| Work item |
Write out the entries exactly. None of the pictures should appear in the copy.

** Opening Supplied material block **

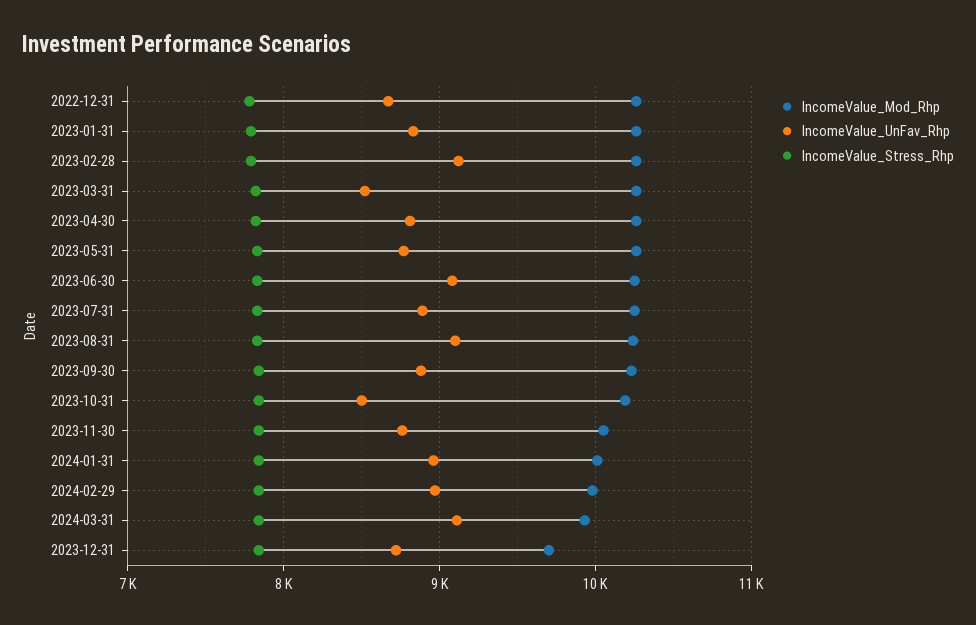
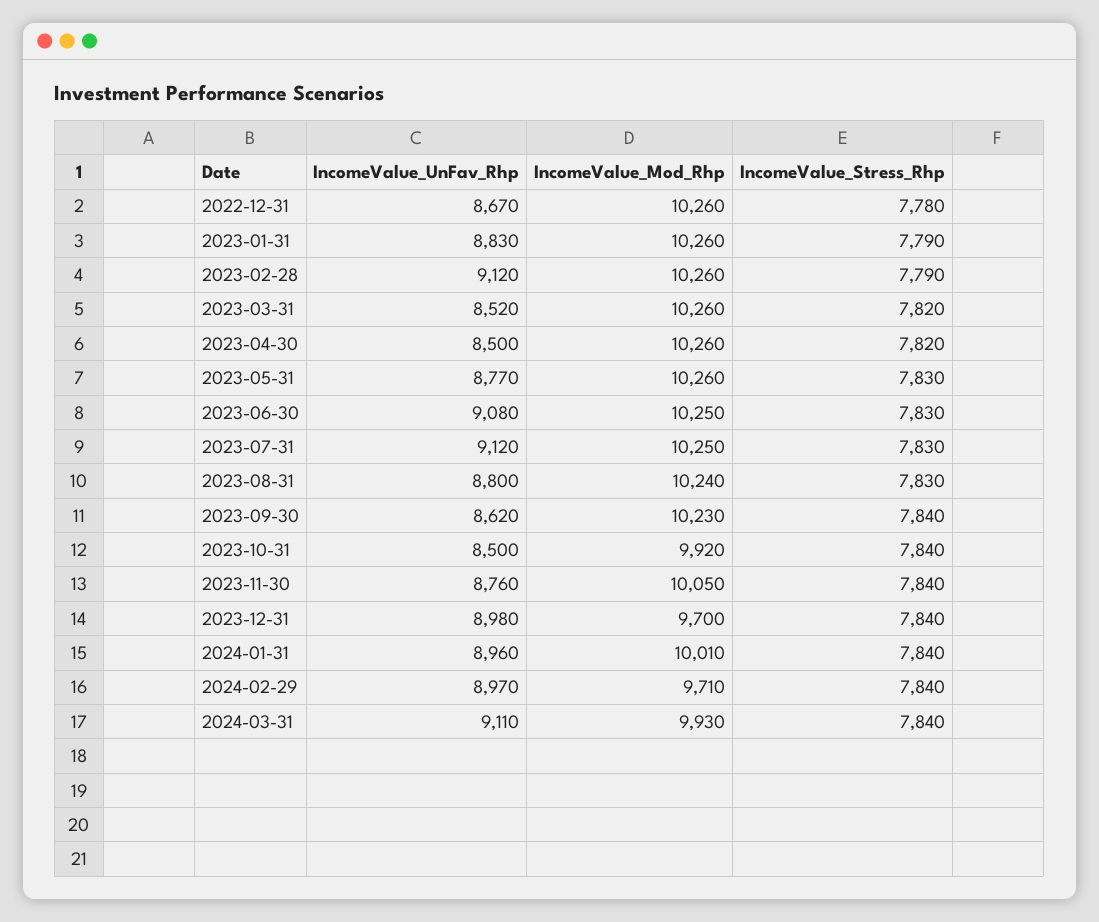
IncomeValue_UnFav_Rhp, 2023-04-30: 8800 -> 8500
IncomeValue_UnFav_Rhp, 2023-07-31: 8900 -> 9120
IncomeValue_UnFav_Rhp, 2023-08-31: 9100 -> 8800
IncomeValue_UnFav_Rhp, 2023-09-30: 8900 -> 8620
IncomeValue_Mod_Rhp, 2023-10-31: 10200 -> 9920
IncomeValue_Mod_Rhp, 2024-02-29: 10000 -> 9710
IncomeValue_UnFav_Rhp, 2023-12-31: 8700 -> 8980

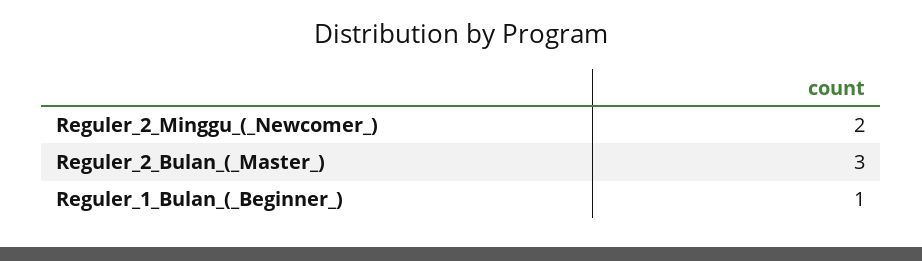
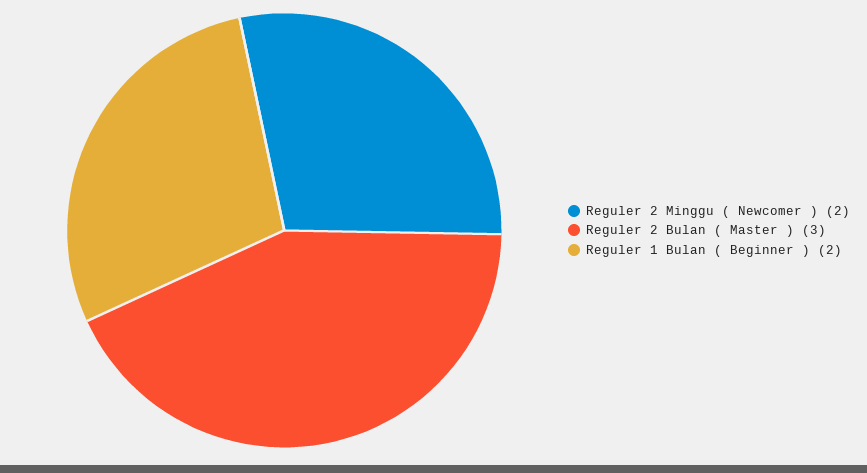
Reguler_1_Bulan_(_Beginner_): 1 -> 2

** Closing Supplied material block **

| Solved exercise |
IncomeValue_UnFav_Rhp, 2023-04-30: 8800 -> 8500
IncomeValue_UnFav_Rhp, 2023-07-31: 8900 -> 9120
IncomeValue_UnFav_Rhp, 2023-08-31: 9100 -> 8800
IncomeValue_UnFav_Rhp, 2023-09-30: 8900 -> 8620
IncomeValue_Mod_Rhp, 2023-10-31: 10200 -> 9920
IncomeValue_Mod_Rhp, 2024-02-29: 10000 -> 9710
IncomeValue_UnFav_Rhp, 2023-12-31: 8700 -> 8980

Reguler_1_Bulan_(_Beginner_): 1 -> 2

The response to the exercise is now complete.